As Elegant as You Expect to Find Elsewhere: the Decorative Arts of Federal Maine
Laura Fecych Sprague, Portland, ME
This lecture is sponsored by Martha Steen in loving memory of Bill Steen, founder of the American Decorative Arts Forum.

Harriet Cutter (1800-1863), Lily and Rose, silk and watercolor on silk, ca. 1814, Portland, Me. Photo courtesy, Maine Historical Society

The Bowdoin College Air Pump, Boston, Massachusetts, 1782-1783. Instrument designed and made by the Reverend John Prince of Salem, Massachusetts with carved finial attributed to Simeon Skillin, Jr., of Boston, Massachusetts.
Some of us may be disposed to think of Maine as a fishing, lumbering and quarrying state, but Maine — even in the early 19th century — was at the geographic and cultural crossroads of east coast cultures.
Federal Maine was remarkably adaptable: English and French, Loyalists and Colonials mixed with Native American populations to use the wealth of their state to wield huge political and economic clout in the young nation.

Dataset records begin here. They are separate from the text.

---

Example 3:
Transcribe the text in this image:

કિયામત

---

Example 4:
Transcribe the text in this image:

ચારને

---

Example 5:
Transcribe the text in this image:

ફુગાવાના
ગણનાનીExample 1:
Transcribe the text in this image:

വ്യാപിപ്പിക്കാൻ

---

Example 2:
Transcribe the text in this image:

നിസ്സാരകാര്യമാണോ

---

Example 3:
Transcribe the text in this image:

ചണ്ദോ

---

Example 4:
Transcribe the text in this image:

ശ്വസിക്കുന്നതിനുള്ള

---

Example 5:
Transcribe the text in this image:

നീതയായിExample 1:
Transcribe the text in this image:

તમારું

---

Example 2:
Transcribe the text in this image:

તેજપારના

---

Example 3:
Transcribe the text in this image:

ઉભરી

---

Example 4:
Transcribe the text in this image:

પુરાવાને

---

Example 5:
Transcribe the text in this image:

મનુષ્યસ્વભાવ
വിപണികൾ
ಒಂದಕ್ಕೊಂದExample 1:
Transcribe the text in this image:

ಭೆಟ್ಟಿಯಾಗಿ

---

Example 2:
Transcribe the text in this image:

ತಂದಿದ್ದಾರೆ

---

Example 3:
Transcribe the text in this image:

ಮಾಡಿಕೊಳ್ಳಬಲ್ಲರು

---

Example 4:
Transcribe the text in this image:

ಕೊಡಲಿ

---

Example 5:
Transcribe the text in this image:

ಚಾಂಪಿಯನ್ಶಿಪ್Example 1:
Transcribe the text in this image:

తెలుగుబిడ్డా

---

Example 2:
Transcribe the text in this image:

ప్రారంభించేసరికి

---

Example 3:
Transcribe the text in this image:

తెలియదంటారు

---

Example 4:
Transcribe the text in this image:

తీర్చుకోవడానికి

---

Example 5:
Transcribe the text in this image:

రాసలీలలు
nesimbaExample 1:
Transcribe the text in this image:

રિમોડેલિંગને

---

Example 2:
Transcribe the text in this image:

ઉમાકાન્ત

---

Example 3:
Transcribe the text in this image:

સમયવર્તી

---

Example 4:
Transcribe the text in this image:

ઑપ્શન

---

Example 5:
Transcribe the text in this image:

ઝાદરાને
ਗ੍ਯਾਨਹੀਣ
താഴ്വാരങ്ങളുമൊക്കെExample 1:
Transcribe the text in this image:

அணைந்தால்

Extensive social and commercial networks linked Mainers to family, craftsmen, and business associates throughout the Atlantic basin. Portland, one of New England’s major ports, fostered an appreciation of the arts and education; young ambitious architects and craftsman found patrons in town. “Indeed,” a young gentleman assured his new bride in 1817, the cultural society and household furnishings were “as elegant as you expect to find elsewhere.”
Shipping and commercial ports brought wealth and culture to Maine. Prominent architects designed great houses; homeowners furnished with the latest fashions in decorative arts and furniture; Mainers were well connected, sophisticated, and cultured.
Notable figures, including Henry Knox, George Washington’s general and first Secretary of War; Benjamin Vaughn, the British loyalist who negotiated peace between the United States and Britain after the War of Independence; and William Bingham, the Philadelphia financier made Maine their home. James Bowdoin established Bowdoin College in 1794 and created America’s earliest public art collection when he bequeathed his art to the college.
Laura Fecych Sprague’s lecture will vividly illustrate the preferences of Maine’s sophisticated residents and will broaden our understanding of how these residents helped shape the state’s cultural heritage and Maine’s role in the making of the nation.
Ms. Sprague earned a bachelor’s degree in art history from Trinity College. She has studied Maine’s material culture for thirty years, contributing to research, exhibitions, and publications for the Bowdoin College Museum of Art, Maine Historical Society, Portland Museum of Art, and Tate House, among others. She served as editor for Agreeable Situations: Society, Commerce, and Art in Southern Maine, 1780–1830, a landmark catalogue funded by the National Endowment for the Humanities.